By VG Cabuag
Ayala Land Inc. (ALI) on Tuesday vowed to complete the initial development work, or phase one, of its P80-billion ARCA South project in Taguig City, which had been accelerated as a result of high demand.
Company officials said they have already spent about half of the budget for the development of the project in the former Food Terminal Inc. complex.
Phase-one development includes roadwork, utilities and other infrastructure, which are now 70- percent complete. The entire project was seen completed by the end of the year, said Stephen Comia, the company’s project development manager of its strategic land-bank management group.
“First movers to ARCA South have a distinct advantage. Their foresight has led them to an area that will be driving unprecedented growth in the south. Land values appreciated by 39 percent in less than a year,” he said.
He added, however, that real- estate prices in ARCA South are at a 30-percent discount compared with prices at Bonifacio Global City, which is a separate development project of ALI.
Development at ARCA South was conceptualized at 50-50 commercial and residential mix.

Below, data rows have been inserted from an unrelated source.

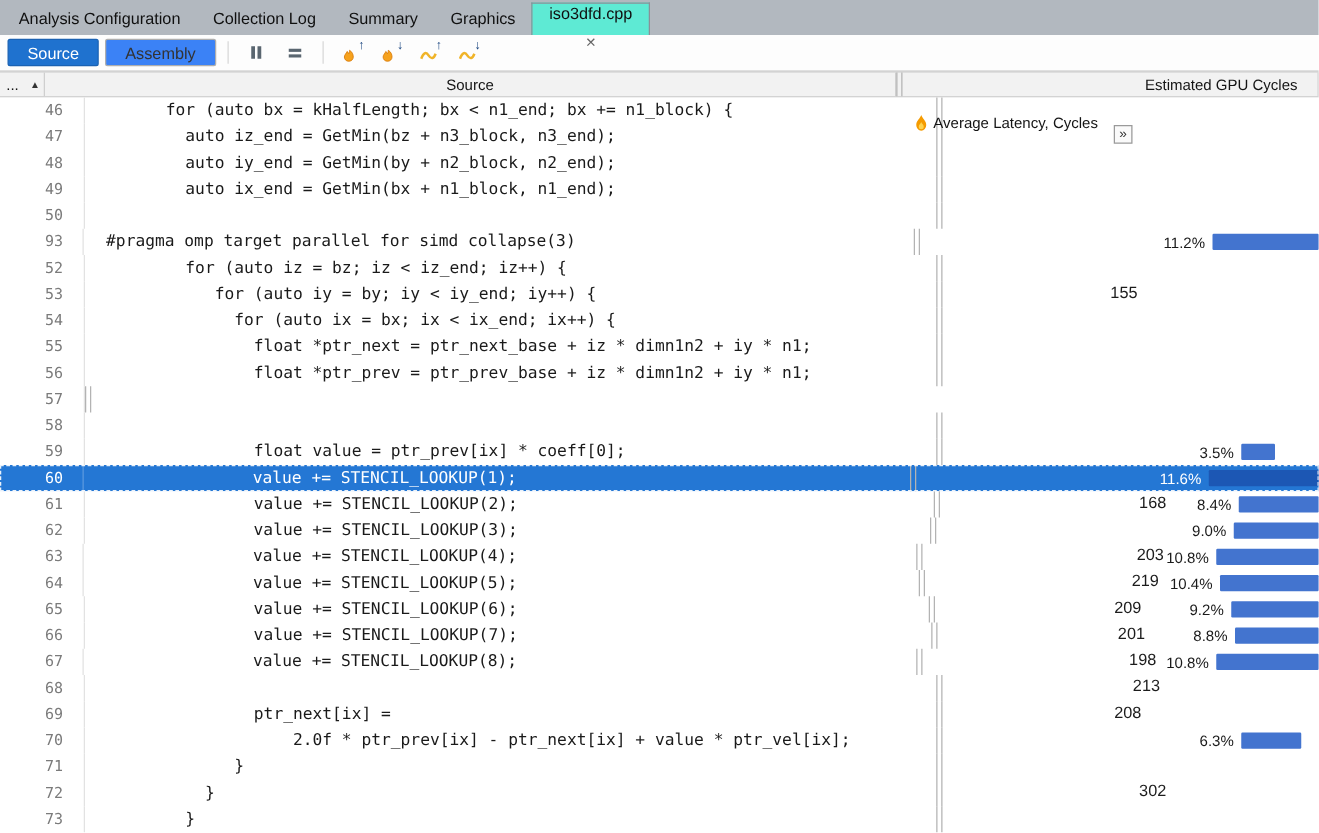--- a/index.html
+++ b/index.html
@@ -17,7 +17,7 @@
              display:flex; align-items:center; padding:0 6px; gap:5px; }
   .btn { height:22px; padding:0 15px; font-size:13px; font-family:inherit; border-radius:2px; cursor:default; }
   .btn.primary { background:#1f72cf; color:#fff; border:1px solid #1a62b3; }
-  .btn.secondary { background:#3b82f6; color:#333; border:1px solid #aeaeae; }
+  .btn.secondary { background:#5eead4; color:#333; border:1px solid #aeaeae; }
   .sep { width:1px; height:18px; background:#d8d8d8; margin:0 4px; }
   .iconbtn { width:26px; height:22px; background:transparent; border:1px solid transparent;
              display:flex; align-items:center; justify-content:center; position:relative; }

Commercial lots, averaging 2,500 square meters, have been sold out across the estate.
The commercial block is situated along the main boulevard that connects to the proposed Skyway C5/C6 connector road.
The initial phase of commercial activity will be kicked off by its shopping mall, the first two towers of the ARCA South Corporate Center and the 265-room Seda Hotel ARCA South. All three components have ongoing excavation works and will be completed by 2018.
The Ayala Malls will be a four-level structure and will have around 350 stores, plus a supermarket, a department store and four cinemas.
ARCA South Corporate Center will offer 24/7 tenant operations and access to major transport channels, making it ideal for business-process outsourcing (BPO).
The buildings will have about eight floors that rise from the retail component in the lower level.
Comia said the company has managed to accelerate some of the project’s components, such as the office buildings, which may start operating one to two buildings by 2017 and four buildings by 2018, as a result of demand from the BPO firms.
The company will open one building a year, starting in 2017.
All three Ayala residential brands, namely, Ayala Land Premier, Alveo and Avida, will also be in the development.
“They have allowed us to attract different markets to ARCA South by offering a wider range of residential projects. All three brands launched individual projects just last year. Across all three, we already have about 71-percent sales take-up,” Comia said. ARCA South will be the main beneficiary of two government roadway projects that will further increase accessibility to the estate.
The Intermodal Transport System, a bus-terminal system that will accommodate as much as 4,000 buses and 200,000 commuters, is in the bidding process.
The Skyway C5/C6 connector project that will provide one other exit to Makati City is currently undergoing engineering design.
Comia said all of these developments cover some 29 hectares, which is about three times the size of the Bonifacio Global City.
Of the total P80-billion investment; some 45 percent, or P36 billion, will be for land cost and land development, 21 percent, or P17 billion, will be for residential; and 34 percent, or P27 billion, will be for leasing, such as retail, office and hotel spaces.
The first phase entails the development of 29 hectares, while the remaining 45 hectares, which forms the second phase of the project, is still to be announced.